The allure of Argentine Trump

They should notice that many Venezuelans are delighted with another candidate, the populist economist Javier Milei. The rise of this candidate was the biggest surprise in the city: he obtained 13% of the vote, the best result in decades for a right-wing candidate, and the first time that a libertarian could be elected deputy. These results can be understood for many reasons, such as his disruptive style, with long hair, fiery speeches with lots of yelling and slurs, and his approach to young people: most of Milei’s voters are between 16 and 30 years old. years. . Many see in him the hope of solving the perennial structural problems of the economy, with promises such as massive tax cuts and a general reduction of the state. Also, after four years of Mauricio Macri, many voters believe that voting for Juntos por el Cambio is a return to the political instability of the Macri government which allowed the return of kirchnerismo in 2019, even though Macri is the only non-Peronista president to complete this term in modern history.

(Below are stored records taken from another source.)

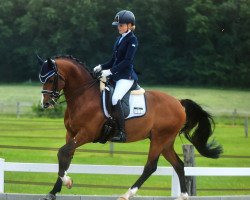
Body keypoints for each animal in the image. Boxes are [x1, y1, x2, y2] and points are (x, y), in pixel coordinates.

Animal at [38, 55, 223, 200]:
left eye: (51, 79)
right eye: (42, 79)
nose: (46, 104)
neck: (84, 96)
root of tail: (178, 103)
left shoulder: (86, 134)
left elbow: (62, 152)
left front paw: (67, 182)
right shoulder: (71, 134)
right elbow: (66, 157)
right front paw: (53, 191)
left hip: (159, 139)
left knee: (151, 167)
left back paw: (127, 194)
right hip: (166, 141)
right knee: (178, 165)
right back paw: (183, 196)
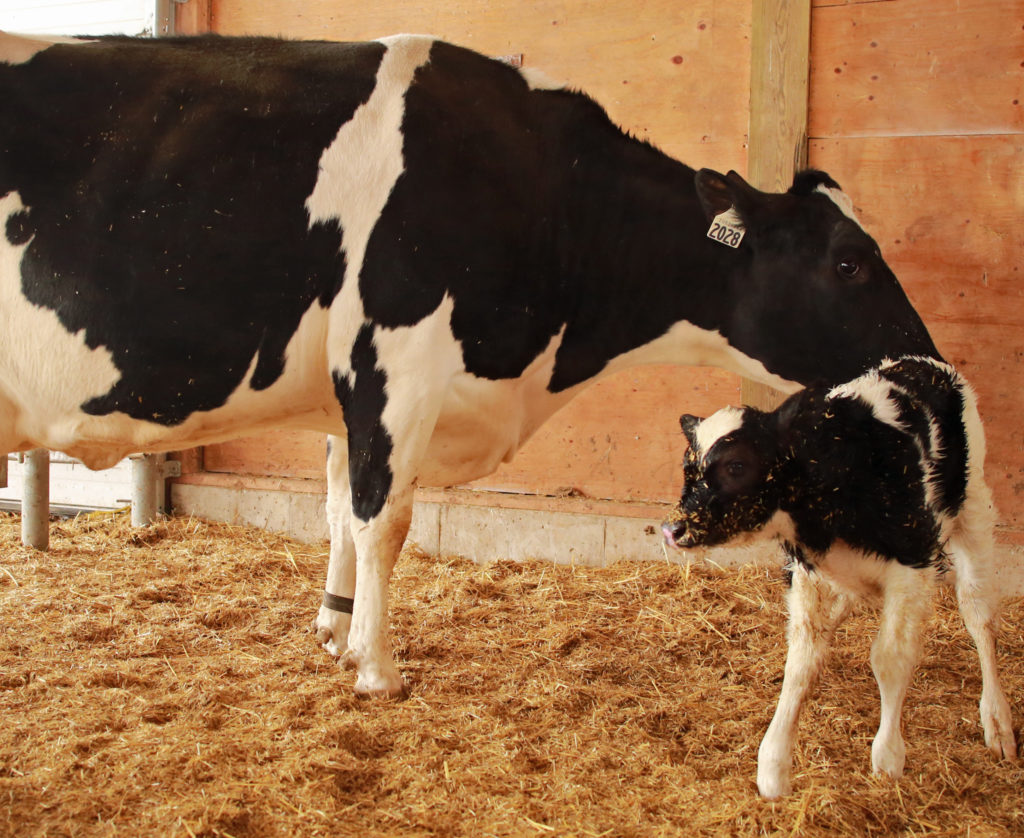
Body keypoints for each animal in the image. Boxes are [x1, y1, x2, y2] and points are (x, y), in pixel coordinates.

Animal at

The pandemic and its effects on the economy, the populist tone of his speech and the image of strong opposition to the government have prompted thousands of Venezuelans to turn to Milei. Without looking for it, La Libertad Avanza de Milei has achieved success with our community, a success which results in a radicalization of its supporters and accusing all its detractors of being “communists”, just like the Magazuelians in Florida. Maybe we’ll start using the term “Mileizuelans. We already have a classic picture: Azabache, a mid-famous Venezuelan singer in the 80s, stood behind Milei during his triumphant speech holding a Venezuelan flag on the night of the primaries.

In the end, the 40,000 Venezuelans who will vote in the legislative elections in November will choose between two opposing forces who are proposing similar things with different approaches. Milei presents himself as the ideological antithesis of Chavismo but lacks the structure to bring about fundamental changes in the country, while the more moderate candidates of Juntos por el Cambio are ready to negotiate with the justicialismo but have the experience. government and an existing party organization. We will have to wait until November 14 to see whether Venezuelans will vote with emotion or rationality for the future of Argentina, which has more than 300,000 Venezuelans.